▸ Task input
+++
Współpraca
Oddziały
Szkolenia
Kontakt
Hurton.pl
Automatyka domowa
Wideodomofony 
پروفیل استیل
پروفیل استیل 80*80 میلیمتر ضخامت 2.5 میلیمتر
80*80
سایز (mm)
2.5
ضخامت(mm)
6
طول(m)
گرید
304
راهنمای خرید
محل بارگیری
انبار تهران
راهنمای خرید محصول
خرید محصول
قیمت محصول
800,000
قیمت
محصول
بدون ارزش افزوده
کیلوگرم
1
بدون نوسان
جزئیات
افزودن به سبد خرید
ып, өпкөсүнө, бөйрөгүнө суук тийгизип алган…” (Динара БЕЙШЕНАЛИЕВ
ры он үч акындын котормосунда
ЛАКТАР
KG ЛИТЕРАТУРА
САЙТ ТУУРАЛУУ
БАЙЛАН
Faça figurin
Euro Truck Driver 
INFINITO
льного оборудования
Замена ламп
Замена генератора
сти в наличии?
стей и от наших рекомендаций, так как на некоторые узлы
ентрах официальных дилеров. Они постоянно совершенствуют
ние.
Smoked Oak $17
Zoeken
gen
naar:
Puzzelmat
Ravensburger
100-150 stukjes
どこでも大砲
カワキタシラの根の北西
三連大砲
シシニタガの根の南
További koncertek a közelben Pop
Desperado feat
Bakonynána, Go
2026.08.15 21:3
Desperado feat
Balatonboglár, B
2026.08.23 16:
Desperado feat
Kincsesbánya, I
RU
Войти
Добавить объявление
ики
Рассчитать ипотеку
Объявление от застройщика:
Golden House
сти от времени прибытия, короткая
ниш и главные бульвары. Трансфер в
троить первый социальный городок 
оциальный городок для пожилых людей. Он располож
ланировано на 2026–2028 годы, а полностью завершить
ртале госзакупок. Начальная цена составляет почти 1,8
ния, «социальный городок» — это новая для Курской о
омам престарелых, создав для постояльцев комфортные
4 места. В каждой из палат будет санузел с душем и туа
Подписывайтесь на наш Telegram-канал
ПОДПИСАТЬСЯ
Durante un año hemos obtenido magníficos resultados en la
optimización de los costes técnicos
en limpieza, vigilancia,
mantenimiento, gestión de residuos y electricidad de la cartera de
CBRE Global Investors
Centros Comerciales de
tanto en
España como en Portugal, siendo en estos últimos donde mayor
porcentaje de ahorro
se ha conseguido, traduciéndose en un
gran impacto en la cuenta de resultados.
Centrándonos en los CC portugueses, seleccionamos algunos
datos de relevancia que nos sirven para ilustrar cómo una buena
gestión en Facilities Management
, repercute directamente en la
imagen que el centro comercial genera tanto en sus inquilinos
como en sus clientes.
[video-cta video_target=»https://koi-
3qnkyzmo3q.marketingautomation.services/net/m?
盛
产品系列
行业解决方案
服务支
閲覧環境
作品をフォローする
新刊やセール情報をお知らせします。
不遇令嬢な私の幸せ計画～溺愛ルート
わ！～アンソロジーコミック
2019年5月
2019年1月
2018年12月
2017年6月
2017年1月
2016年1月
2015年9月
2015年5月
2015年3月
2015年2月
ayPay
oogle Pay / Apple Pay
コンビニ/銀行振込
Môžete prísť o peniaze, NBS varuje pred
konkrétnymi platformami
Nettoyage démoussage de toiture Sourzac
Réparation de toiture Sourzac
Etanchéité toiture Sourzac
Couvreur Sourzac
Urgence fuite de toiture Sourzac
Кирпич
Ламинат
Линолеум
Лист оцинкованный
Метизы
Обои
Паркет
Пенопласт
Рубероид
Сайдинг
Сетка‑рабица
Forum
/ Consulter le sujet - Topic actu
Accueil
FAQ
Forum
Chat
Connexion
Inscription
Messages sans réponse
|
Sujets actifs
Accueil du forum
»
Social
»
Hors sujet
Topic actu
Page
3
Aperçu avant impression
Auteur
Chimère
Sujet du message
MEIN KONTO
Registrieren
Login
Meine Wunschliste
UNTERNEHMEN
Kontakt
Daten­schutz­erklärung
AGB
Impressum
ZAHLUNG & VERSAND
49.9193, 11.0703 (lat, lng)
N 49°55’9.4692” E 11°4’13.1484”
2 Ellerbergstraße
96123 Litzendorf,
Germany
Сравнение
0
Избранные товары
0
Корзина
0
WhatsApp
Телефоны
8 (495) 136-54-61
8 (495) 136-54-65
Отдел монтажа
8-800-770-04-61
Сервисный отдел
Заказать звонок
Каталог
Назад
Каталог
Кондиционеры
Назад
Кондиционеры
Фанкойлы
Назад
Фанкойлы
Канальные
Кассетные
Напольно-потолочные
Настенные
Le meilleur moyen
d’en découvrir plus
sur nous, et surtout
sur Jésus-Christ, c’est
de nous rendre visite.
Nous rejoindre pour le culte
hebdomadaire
+++
Copy the stretch of the records above that runs from the line with "ПОДПИСАТЬСЯ" through the line with "se ha conseguido, traduciéndose en un". Both end lines belong in the copy, and nothing else does.

▸ Solved exercise
ПОДПИСАТЬСЯ
Durante un año hemos obtenido magníficos resultados en la
optimización de los costes técnicos
en limpieza, vigilancia,
mantenimiento, gestión de residuos y electricidad de la cartera de
CBRE Global Investors
Centros Comerciales de
tanto en
España como en Portugal, siendo en estos últimos donde mayor
porcentaje de ahorro
se ha conseguido, traduciéndose en un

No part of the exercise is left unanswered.